The Corridor

The PNWR Newberg Branch is a roughly 15-mile railroad corridor running from Sherwood, Oregon south through Rex Hill to Newberg. The line is dormant — no regular freight service has operated on it for years, and the track and infrastructure are deteriorating.

Despite this, the right-of-way remains intact as a continuous, linear corridor through wine country, farmland, and small communities. This is increasingly rare and increasingly valuable.

The Opportunity

Under federal railbanking law, dormant rail corridors can be preserved for future rail use by converting them to interim trail use. This prevents the right-of-way from fragmenting through easement reversion — a process that would make reassembly effectively impossible.

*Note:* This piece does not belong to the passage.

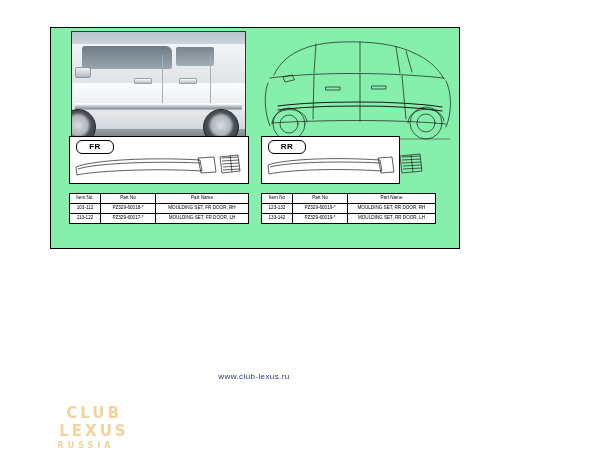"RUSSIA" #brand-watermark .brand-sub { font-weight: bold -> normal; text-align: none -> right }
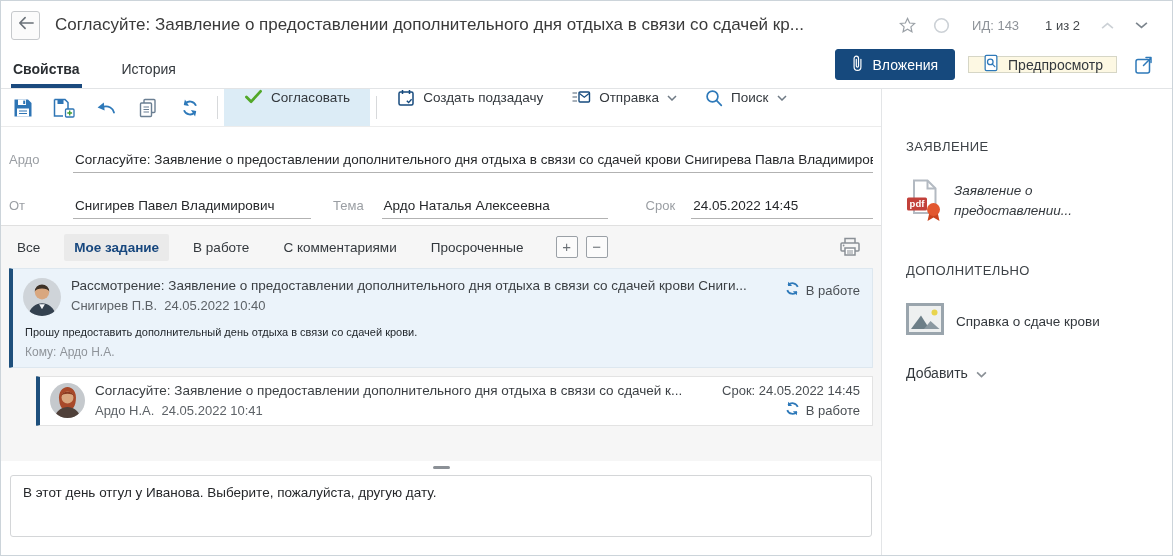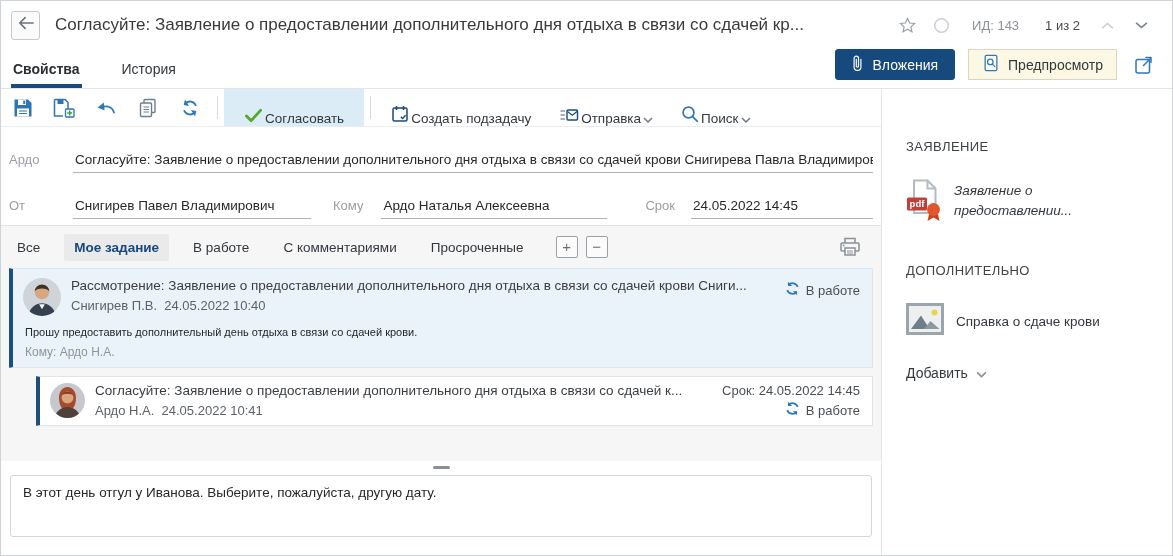"Предпросмотр" .btn-preview { height: 31px -> 17px }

Railbanking has been used successfully hundreds of times across the country to create trails while preserving rail corridors. The legal framework is well-established.

What We’re Working Toward

A staged approach to corridor acquisition and trail development:

  1. Research and coalition-building — understanding the legal status of the line, Allied Systems’ common carrier rights, and the ownership structure of the right-of-way
  2. Nonprofit formation — establishing a qualified trail manager entity that can hold a railbanking agreement
  3. STB railbanking filing — invoking federal interim trail use provisions to preserve the corridor
  4. Trail development — phased construction beginning with the most viable segments

Why This Matters

This corridor connects two cities with no existing safe, separated bicycle or pedestrian route between them. The corridor offers a direct, flat, car-free alternative through one of Oregon’s most scenic landscapes.

It’s also a connection to regional trail systems and transit systems. Metro’s long-range regional trails plan identifies gaps in the southwest metro area — this corridor helps fill one.